The lack of any reduction in P34 mRNA levels for the two mutant lines (Joseph et al., 2006) would be consistent with a model in which the P34 protein is mistranslated due to a frameshift, or in which translation initiation is reduced due to alteration of sequence at the start codon. The exact molecular mechanism remains elusive; however the accumulation of reduced levels of full-length P34 protein implicates reduced translation due to the insertion as the likely cause. Although we identified two P34 pseudogenes, neither one appeared capable of encoding a full length protein that could account for the P34 band that appeared in Westerns. Indeed, in our experiments, there was an approximately eightfold reduction in P34 protein accumulation analyzed by Westerns for the two germplasm accessions and derived lines homozygous for the mutant P34 allele compared to standard cultivars. We observed a perfect association of the inheritance of the mutant P34 alleles with the low-P34 allergen phenotype. The four-basepair insertion does not appear to condition a complete null allele of the P34 gene.

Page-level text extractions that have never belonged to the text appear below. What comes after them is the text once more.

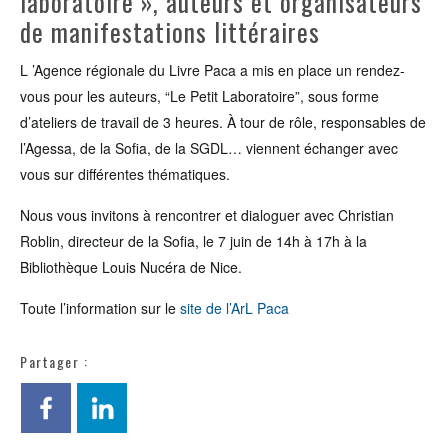
laboratoire », auteurs et organisateurs
de manifestations littéraires
L ’Agence régionale du Livre Paca a mis en place un rendez-
vous pour les auteurs, “Le Petit Laboratoire”, sous forme
d’ateliers de travail de 3 heures. À tour de rôle, responsables de
l’Agessa, de la Sofia, de la SGDL… viennent échanger avec
vous sur différentes thématiques.
Nous vous invitons à rencontrer et dialoguer avec Christian
Roblin, directeur de la Sofia, le 7 juin de 14h à 17h à la
Bibliothèque Louis Nucéra de Nice.
Toute l’information sur le
site de l’ArL Paca
Partager :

The PI 567476 and PI 603570A P34 alleles were completely associated with the low-P34 seed phenotype in independent segregating populations. Molecular marker assays were developed that detected the P34 genotype based on the presence or absence of the four-basepair insertion at the start codon. Molecular marker assays were capable of distinguishing homozygous mutant, wild-type, and heterozygous plants. Although the heterozygous seeds seemed to produce an intermediate P34 phenotype, the technical aspects of accurately phenotyping individual heterozygous seeds would be very challenging. Use of the P34 molecular markers for direct selection of the mutant P34 allele would allow the most rapid incorporation of the low-P34 trait into elite germplasm through use of backcross breeding and identification and selection of individuals with heterozygous P34 alleles. The low-allergen phenotype could be recovered at the desired generation after selection of segregating individuals containing homozygous mutant P34 alleles.